* **What is being asked**: In the material below, find every line with "åtkomsten" and pull it out.

========

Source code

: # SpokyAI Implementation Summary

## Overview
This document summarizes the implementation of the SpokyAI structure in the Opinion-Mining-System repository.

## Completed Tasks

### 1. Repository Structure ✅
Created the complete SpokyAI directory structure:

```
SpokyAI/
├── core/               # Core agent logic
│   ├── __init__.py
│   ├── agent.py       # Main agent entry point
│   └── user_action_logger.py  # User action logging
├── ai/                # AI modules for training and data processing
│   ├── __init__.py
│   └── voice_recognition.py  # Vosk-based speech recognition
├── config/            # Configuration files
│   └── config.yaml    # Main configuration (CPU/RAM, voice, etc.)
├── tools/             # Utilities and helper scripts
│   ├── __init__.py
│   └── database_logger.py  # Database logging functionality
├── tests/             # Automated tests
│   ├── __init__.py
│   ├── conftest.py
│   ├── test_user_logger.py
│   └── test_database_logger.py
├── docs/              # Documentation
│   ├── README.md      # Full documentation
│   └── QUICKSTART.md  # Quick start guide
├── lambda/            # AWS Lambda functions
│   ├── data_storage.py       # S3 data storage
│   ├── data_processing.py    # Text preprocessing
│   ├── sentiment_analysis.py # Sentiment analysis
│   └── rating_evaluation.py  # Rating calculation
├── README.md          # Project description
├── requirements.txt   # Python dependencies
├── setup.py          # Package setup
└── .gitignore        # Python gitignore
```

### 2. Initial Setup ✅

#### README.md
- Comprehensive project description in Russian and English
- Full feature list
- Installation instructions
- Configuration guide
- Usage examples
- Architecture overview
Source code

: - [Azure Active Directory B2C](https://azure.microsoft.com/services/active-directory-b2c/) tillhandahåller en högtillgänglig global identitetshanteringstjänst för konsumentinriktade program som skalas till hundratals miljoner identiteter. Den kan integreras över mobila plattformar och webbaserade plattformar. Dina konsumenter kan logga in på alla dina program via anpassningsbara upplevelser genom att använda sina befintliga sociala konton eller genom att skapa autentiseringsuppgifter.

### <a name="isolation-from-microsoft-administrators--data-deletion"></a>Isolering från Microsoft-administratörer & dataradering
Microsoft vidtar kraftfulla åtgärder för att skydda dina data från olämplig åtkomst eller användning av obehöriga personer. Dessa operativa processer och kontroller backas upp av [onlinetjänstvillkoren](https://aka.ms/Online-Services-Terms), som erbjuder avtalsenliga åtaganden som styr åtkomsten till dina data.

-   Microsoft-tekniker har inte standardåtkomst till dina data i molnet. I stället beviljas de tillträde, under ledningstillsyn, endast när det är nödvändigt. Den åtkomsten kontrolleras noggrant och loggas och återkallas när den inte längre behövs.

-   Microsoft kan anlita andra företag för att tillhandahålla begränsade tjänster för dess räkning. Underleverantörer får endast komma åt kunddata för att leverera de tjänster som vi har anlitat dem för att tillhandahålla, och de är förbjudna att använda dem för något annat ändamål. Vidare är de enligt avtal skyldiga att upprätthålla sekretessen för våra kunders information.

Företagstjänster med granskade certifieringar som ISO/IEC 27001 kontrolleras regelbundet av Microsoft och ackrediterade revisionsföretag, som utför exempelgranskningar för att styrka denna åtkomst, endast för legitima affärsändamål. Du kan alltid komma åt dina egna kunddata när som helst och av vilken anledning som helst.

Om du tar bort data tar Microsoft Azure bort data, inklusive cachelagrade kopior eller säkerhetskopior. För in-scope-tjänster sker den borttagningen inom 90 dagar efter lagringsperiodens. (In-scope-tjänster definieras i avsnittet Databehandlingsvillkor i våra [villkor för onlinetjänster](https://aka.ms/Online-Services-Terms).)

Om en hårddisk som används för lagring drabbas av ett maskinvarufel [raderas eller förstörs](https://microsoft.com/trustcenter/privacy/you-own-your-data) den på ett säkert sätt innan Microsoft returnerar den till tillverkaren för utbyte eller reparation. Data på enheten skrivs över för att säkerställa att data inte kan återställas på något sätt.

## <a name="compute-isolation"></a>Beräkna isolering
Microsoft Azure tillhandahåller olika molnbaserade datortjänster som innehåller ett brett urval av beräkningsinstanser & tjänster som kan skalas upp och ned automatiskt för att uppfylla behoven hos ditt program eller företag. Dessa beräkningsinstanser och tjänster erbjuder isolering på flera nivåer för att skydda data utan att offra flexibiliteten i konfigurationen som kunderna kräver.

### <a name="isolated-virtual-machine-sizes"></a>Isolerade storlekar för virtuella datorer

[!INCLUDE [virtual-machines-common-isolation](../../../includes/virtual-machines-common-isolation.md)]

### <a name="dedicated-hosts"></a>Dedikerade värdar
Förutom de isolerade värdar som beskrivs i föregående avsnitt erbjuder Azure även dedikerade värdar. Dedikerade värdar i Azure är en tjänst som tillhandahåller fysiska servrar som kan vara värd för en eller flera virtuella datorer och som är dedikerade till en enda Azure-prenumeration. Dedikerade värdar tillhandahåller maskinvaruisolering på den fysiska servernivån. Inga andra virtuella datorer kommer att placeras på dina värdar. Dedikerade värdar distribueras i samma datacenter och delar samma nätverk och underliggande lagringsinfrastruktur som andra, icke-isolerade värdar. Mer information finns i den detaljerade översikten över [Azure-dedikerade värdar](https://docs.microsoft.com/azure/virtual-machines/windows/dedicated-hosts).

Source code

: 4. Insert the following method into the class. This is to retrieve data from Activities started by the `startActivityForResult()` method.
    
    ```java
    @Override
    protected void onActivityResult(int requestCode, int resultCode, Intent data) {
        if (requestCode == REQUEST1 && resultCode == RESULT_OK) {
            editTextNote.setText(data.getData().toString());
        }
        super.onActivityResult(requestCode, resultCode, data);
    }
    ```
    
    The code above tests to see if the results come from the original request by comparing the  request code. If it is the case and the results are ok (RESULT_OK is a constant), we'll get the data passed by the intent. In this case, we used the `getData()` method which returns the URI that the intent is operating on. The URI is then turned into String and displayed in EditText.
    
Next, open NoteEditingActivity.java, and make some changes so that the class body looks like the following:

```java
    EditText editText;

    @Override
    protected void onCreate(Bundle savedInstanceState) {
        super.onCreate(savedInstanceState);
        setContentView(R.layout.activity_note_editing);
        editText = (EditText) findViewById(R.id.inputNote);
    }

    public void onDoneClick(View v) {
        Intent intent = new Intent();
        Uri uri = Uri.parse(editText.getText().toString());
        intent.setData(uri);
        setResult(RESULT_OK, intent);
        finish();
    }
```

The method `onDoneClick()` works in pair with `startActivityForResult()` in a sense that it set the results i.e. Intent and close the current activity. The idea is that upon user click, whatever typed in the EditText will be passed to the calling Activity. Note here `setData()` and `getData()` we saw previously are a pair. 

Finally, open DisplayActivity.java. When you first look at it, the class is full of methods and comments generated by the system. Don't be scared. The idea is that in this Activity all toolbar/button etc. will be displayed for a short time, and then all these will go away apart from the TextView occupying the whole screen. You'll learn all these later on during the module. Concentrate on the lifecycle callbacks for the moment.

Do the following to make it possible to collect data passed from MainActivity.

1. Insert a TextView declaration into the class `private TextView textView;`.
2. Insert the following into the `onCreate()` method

========

* **Response area**:
Microsoft vidtar kraftfulla åtgärder för att skydda dina data från olämplig åtkomst eller användning av obehöriga personer. Dessa operativa processer och kontroller backas upp av [onlinetjänstvillkoren](https://aka.ms/Online-Services-Terms), som erbjuder avtalsenliga åtaganden som styr åtkomsten till dina data.
-   Microsoft-tekniker har inte standardåtkomst till dina data i molnet. I stället beviljas de tillträde, under ledningstillsyn, endast när det är nödvändigt. Den åtkomsten kontrolleras noggrant och loggas och återkallas när den inte längre behövs.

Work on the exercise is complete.